Our elderly were well versed in astrology, and my father was surely one of them. They would know the rainfall times. They would specify their share of falaj* water through star constellations and galaxies, and through the sun's movement at midday. They determined the sun's movement through human shadow, as measured by feet.

I learnt some such skills through my father. We would know that the appearance of a certain star would indicate a certain season. People would accordingly prepare themselves for work on their farmland. They would ready themselves for planting wheat (locally known as albur) through a process of al tareeq. Two weeks after the season, it would start to rain. I still remember the then well-known Omani singer Hamdan al Watani hailing the rain throughout the whole night:

“Hark hark

Water’s melody

In the rainy night”.

With Osefar.

We used to buy our food from the centre of Ibri and Al Khabourah. My father had a camel, known as Osefar, which carried our food from the two towns. I would sometimes go with Uncle Saif Al Kalbani, and at other times my father would go alone. I remember dealing with two people, Haider al Lawati and Khamis al Lawati. Nowadays it takes us less than one hour to get to Al Khabourah from our town in a comfortable air-conditioned car. With Osefar in a convoy, the journey would take, up and down, five days, and may as well extend to seven. How striking the comparison is!

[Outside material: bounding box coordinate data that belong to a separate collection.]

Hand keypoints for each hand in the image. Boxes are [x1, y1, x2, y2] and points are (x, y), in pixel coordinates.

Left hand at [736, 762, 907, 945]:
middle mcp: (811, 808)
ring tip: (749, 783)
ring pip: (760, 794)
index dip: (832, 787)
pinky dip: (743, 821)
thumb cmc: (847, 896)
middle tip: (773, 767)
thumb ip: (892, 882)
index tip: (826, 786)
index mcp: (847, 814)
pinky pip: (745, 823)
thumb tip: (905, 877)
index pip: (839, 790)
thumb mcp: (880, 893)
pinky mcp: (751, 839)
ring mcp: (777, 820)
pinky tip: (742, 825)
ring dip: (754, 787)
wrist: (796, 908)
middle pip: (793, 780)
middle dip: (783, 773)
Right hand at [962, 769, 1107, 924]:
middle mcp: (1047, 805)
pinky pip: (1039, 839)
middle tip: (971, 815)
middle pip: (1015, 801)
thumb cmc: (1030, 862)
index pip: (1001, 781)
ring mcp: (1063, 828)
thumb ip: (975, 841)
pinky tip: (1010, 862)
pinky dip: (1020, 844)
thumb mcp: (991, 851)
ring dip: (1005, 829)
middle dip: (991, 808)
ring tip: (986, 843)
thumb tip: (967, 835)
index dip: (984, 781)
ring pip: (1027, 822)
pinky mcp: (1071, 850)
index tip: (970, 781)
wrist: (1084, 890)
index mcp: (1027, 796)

We would go to Al Khabourah to sell our products, onion, garlic, dry lemon and honey, especially if the harvest was rich; and would come back carrying what we bought of rice, coffee, dry fish and clothes. The transactions would be carried out either by cash or by exchanging goods. We used to plant what was called alneel and sell it in other governorates.


* The local name for human made water tunnels in Oman. Aflaj have a complex structure of distribution. For details

see John C Wilkinson’s seminal book, Water and Tribal Settlement in South-East Arabia. A Study of the Aflaj of

Oman (Oxford, 1977) (the translator).